→ ORDEM DE TRABALHO 1:
Reescreva em forma de lista numerada, sem as linhas em branco, o trecho das entradas que começa na linha que contém "What is the change in value from 2 to 5?" e segue até o fim das entradas, incluindo as duas extremidades. Por favor, deixe as imagens de fora da resposta.

→ TEXTO SELECIONADO:
Trocando afagos e visitas, governo e oposição se descaracterizam, dando um espetáculo desconcertante

ENTRE UM rato doméstico e um "hamster" as diferenças biológicas talvez não sejam tão grandes -mas ainda assim produz certa estranheza o espetáculo de sua confraternização.
Os recentes afagos entre o senador Antonio Carlos Magalhães (DEM-BA) e o presidente Lula -que, não faz muito, comparavam-se mutuamente aos roedores mencionados acima- podem sem dúvida constituir, aos olhos de um observador benigno, uma demonstração de avanço civilizacional em nossos padrões de comportamento político.
Mas tudo vai ficando tão civilizado que até um santo começaria a desconfiar. Do cortês encontro de Fernando Collor com o presidente Lula à nebulosa visita do tucano Tasso Jereissati ao Palácio do Planalto, um vasto processo de readaptação política parece estar em curso.
Surpreendentes mutações ideológicas ocorrem no heterogêneo rebanho que compõe a base do governo. Severos apóstolos do impeachment ascendem ao empíreo da alta assessoria presidencial. Antigos detratores de Lula rendem-se ao "carisma do líder" e ao milagre da multiplicação dos cargos de governo.
Que o poder federal exerça esse tipo de atração, configurando uma ampla base de apoio partidário, é corriqueiro num país onde os compromissos firmados com o eleitor valem menos que a possibilidade de manipular verbas e cargos públicos. O voto ideológico parece sempre menos decisivo que o antigo voto de cabresto, e cada liderança política regional cuida de sua sobrevivência à sombra do poder.

→ ORDEM DE TRABALHO 2:
Reproduza o trecho do texto selecionado que começa com as palavras "Surpreendentes mutações ideológicas" e termina com "sombra do poder.", substituindo "rebanho" por "conjunto".

(Dados de análise de gráficos)
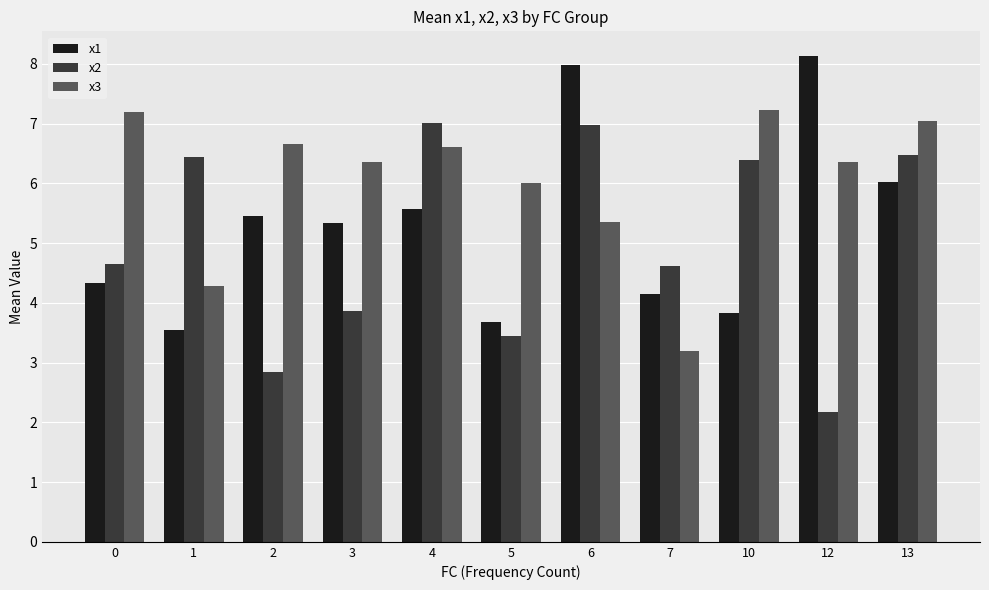

Which category has the highest value across all series?

12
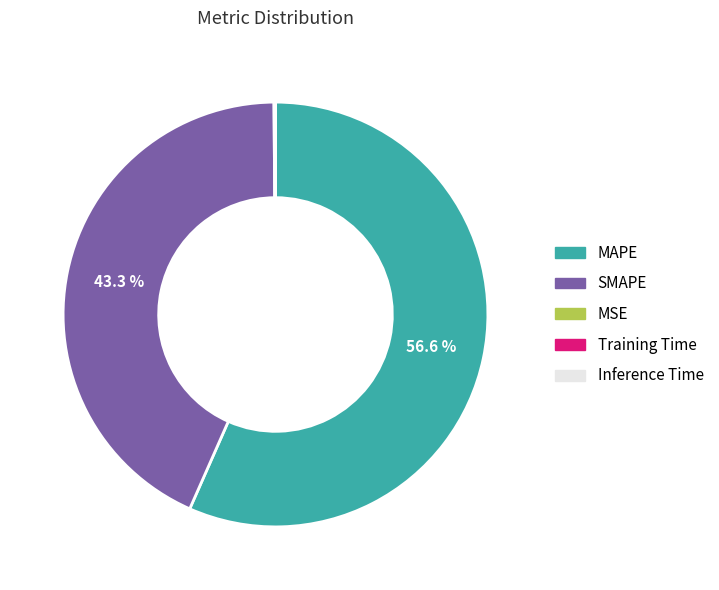

Does MAPE represent more than half of the total?

Yes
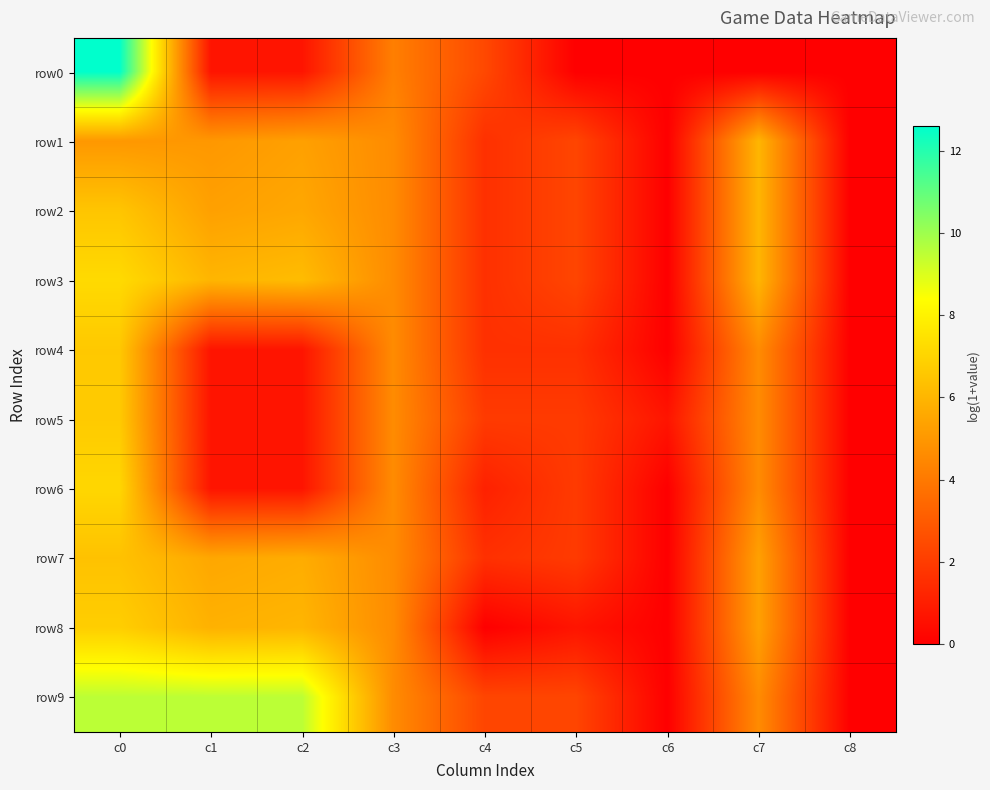

At which category is the sum across all series the highest?

c0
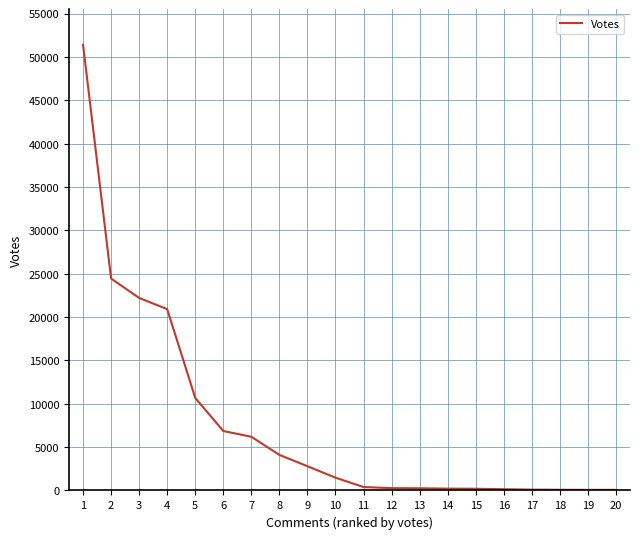

What is the change in value from 2 to 5?

-13770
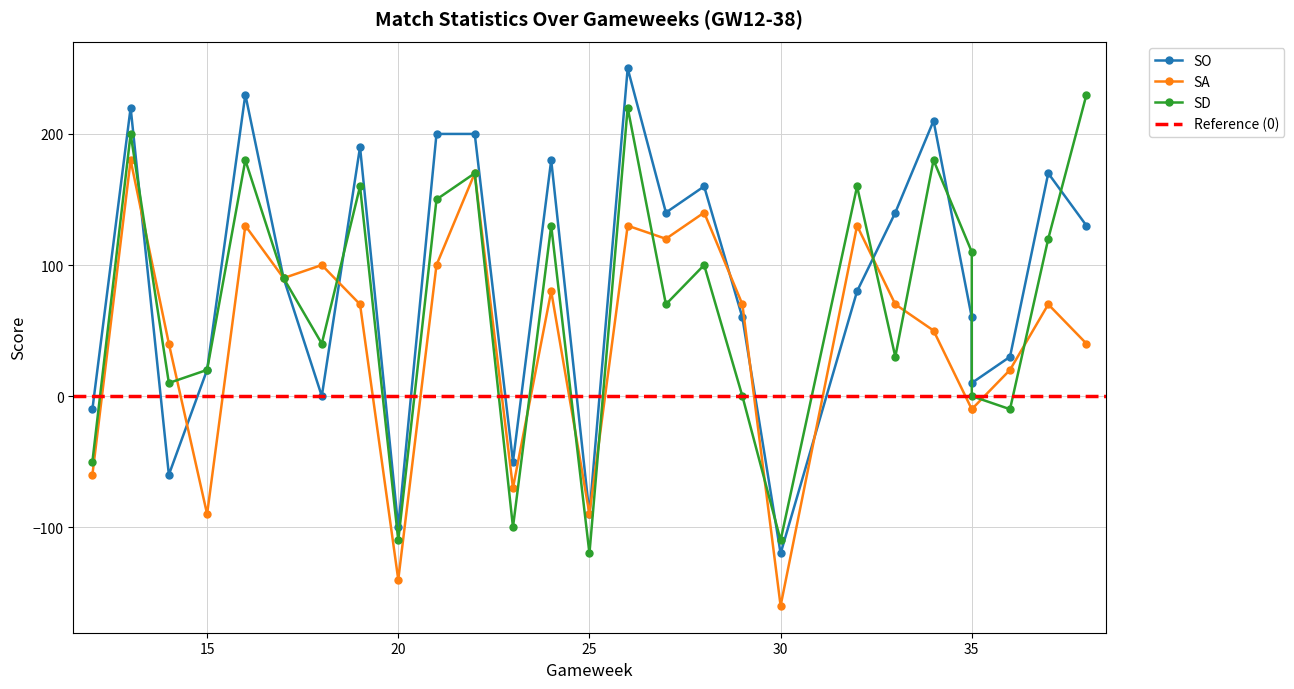

Reading left to right, transcribe all the data shown in this chart.

SO: 12=-10	13=220	14=-60	15=20	16=230	17=90	18=0	19=190	20=-100	21=200	22=200	23=-50	24=180	25=-90	26=250	27=140	28=160	29=60	30=-120	32=80	33=140	34=210	35=60	35=10	36=30	37=170	38=130
SA: 12=-60	13=180	14=40	15=-90	16=130	17=90	18=100	19=70	20=-140	21=100	22=170	23=-70	24=80	25=-90	26=130	27=120	28=140	29=70	30=-160	32=130	33=70	34=50	35=-10	35=-10	36=20	37=70	38=40
SD: 12=-50	13=200	14=10	15=20	16=180	17=90	18=40	19=160	20=-110	21=150	22=170	23=-100	24=130	25=-120	26=220	27=70	28=100	29=0	30=-110	32=160	33=30	34=180	35=110	35=0	36=-10	37=120	38=230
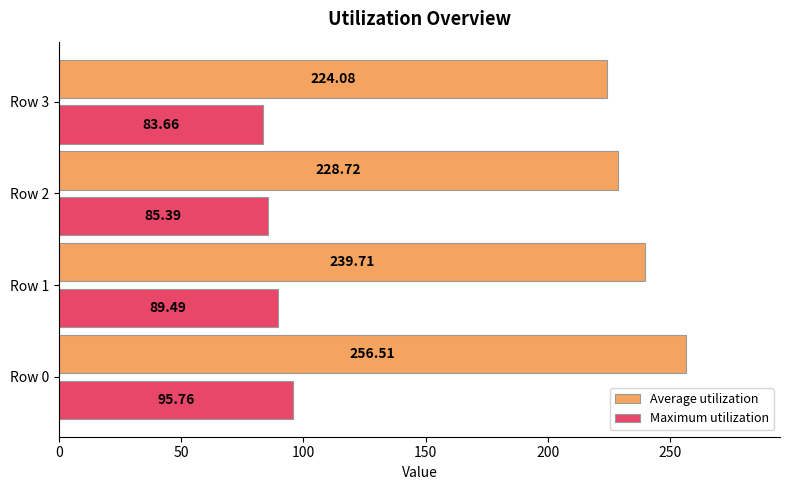

Between Row 1 and Row 3, which series saw the biggest shift?

Average utilization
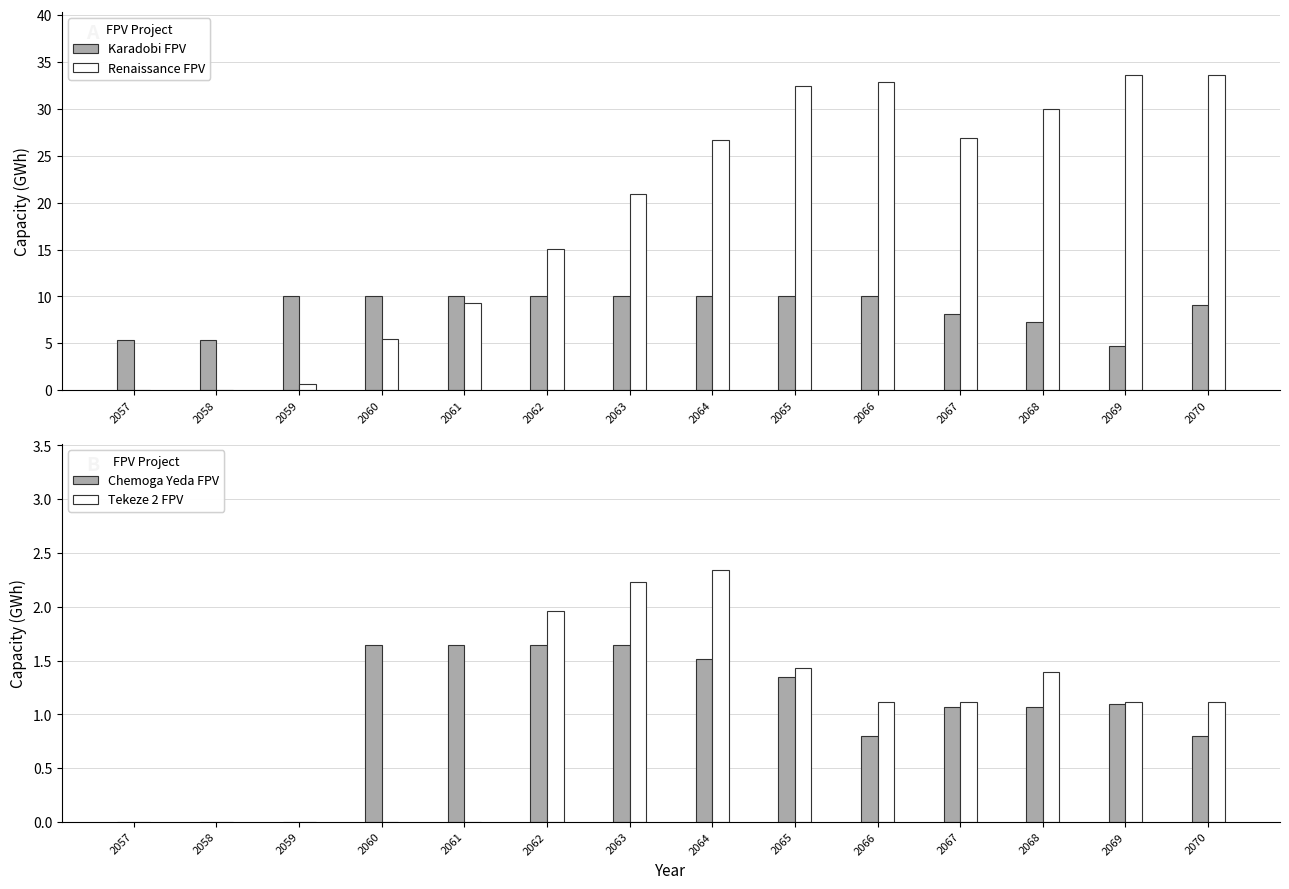

Which series has the widest spread of values?

Renaissance FPV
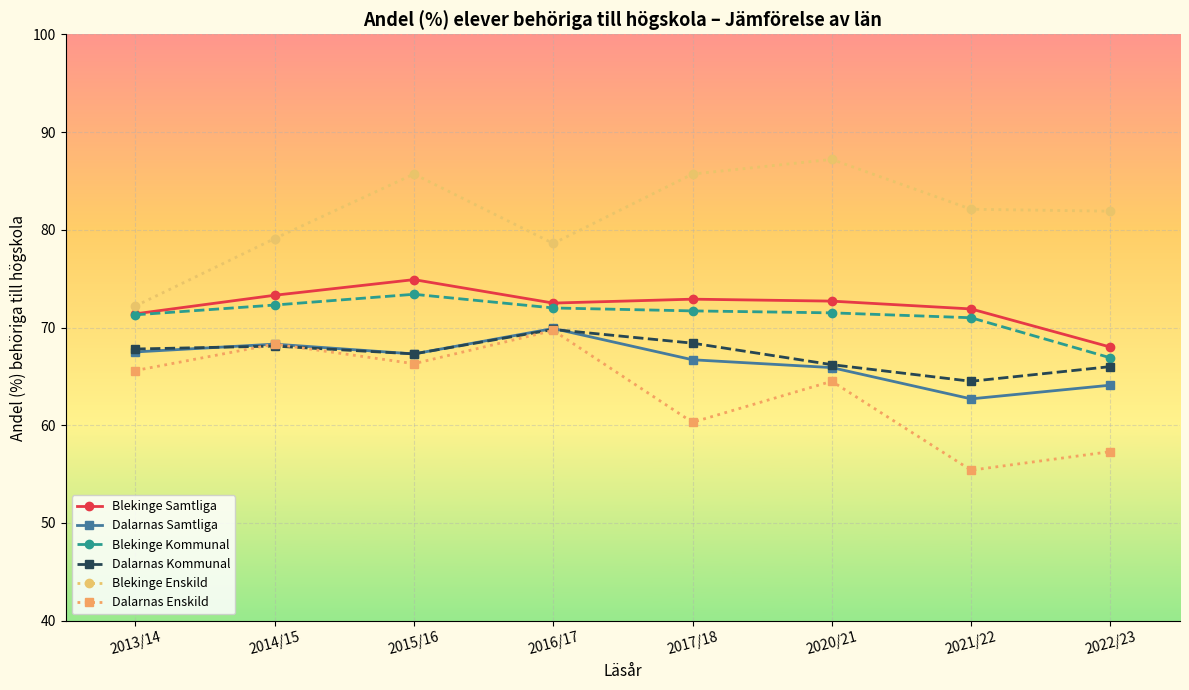

How many data points does each series have?

8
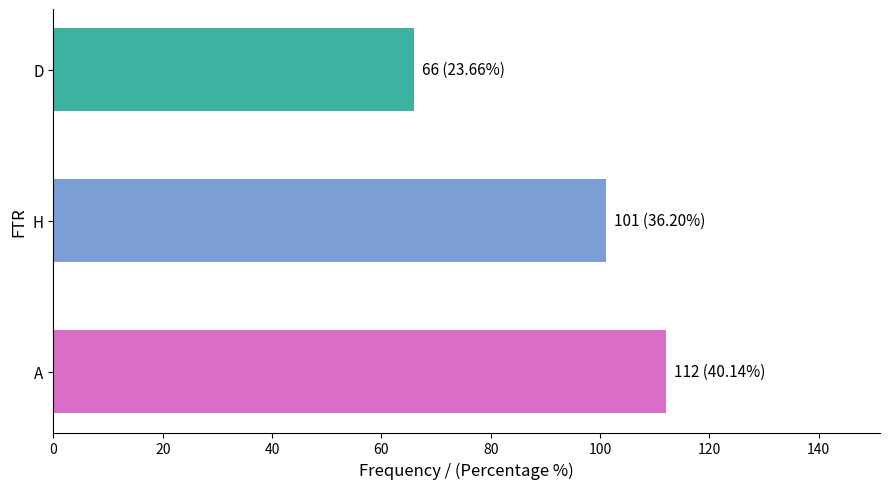

What is the change in value from A to D?

-46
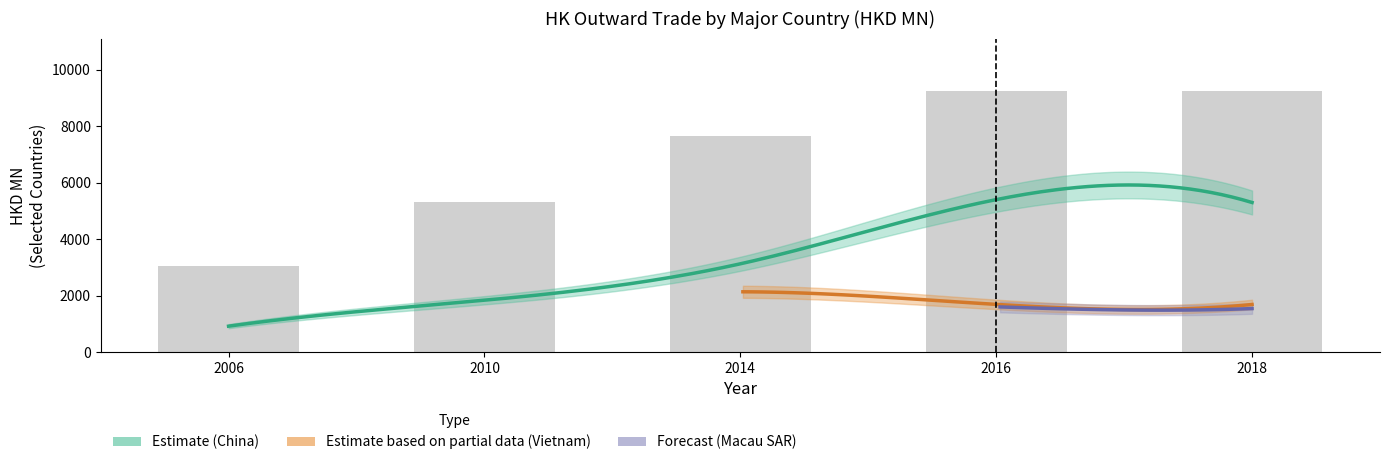

What is the greatest value displayed?

5400.8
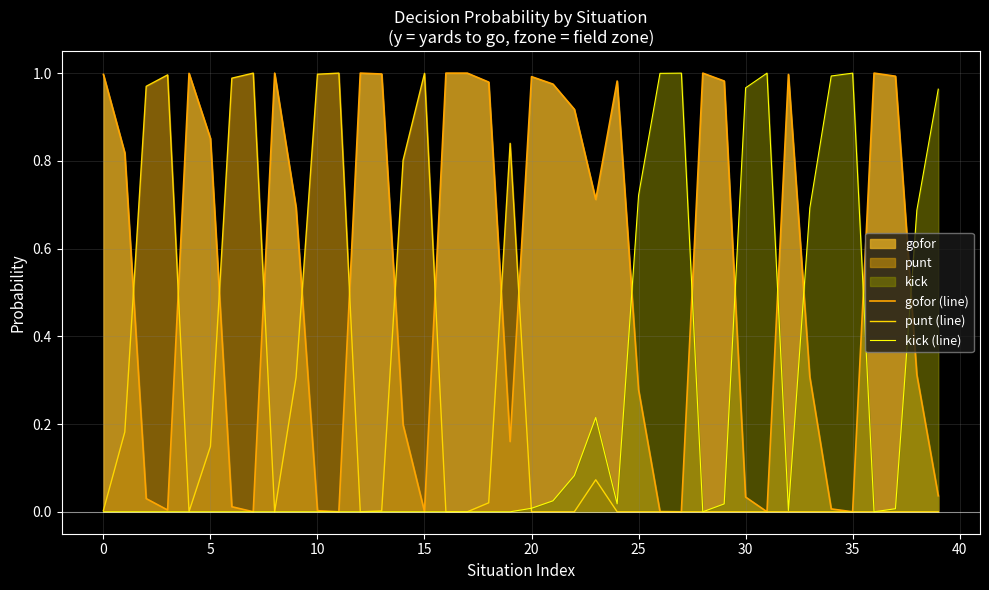

How many positive values does the gofor (line) series have?

35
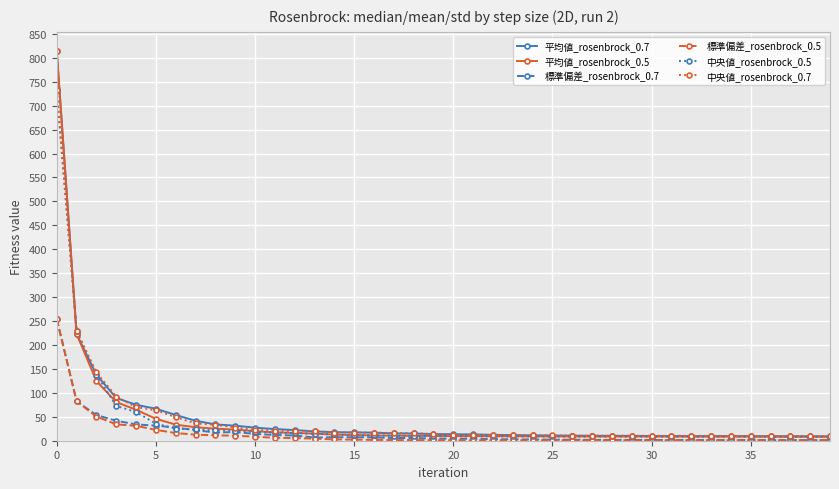

What is the lowest value of the 中央値_rosenbrock_0.7 series?

9.1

→ RESOLUÇÃO DO EXERCÍCIO 1:
1. What is the change in value from 2 to 5?
2. -13770
3. Reading left to right, transcribe all the data shown in this chart.
4. SO: 12=-10	13=220	14=-60	15=20	16=230	17=90	18=0	19=190	20=-100	21=200	22=200	23=-50	24=180	25=-90	26=250	27=140	28=160	29=60	30=-120	32=80	33=140	34=210	35=60	35=10	36=30	37=170	38=130
5. SA: 12=-60	13=180	14=40	15=-90	16=130	17=90	18=100	19=70	20=-140	21=100	22=170	23=-70	24=80	25=-90	26=130	27=120	28=140	29=70	30=-160	32=130	33=70	34=50	35=-10	35=-10	36=20	37=70	38=40
6. SD: 12=-50	13=200	14=10	15=20	16=180	17=90	18=40	19=160	20=-110	21=150	22=170	23=-100	24=130	25=-120	26=220	27=70	28=100	29=0	30=-110	32=160	33=30	34=180	35=110	35=0	36=-10	37=120	38=230
7. Between Row 1 and Row 3, which series saw the biggest shift?
8. Average utilization
9. Which series has the widest spread of values?
10. Renaissance FPV
11. How many data points does each series have?
12. 8
13. What is the change in value from A to D?
14. -46
15. What is the greatest value displayed?
16. 5400.8
17. How many positive values does the gofor (line) series have?
18. 35
19. What is the lowest value of the 中央値_rosenbrock_0.7 series?
20. 9.1

→ RESOLUÇÃO DO EXERCÍCIO 2:
Surpreendentes mutações ideológicas ocorrem no heterogêneo conjunto que compõe a base do governo. Severos apóstolos do impeachment ascendem ao empíreo da alta assessoria presidencial. Antigos detratores de Lula rendem-se ao "carisma do líder" e ao milagre da multiplicação dos cargos de governo.
Que o poder federal exerça esse tipo de atração, configurando uma ampla base de apoio partidário, é corriqueiro num país onde os compromissos firmados com o eleitor valem menos que a possibilidade de manipular verbas e cargos públicos. O voto ideológico parece sempre menos decisivo que o antigo voto de cabresto, e cada liderança política regional cuida de sua sobrevivência à sombra do poder.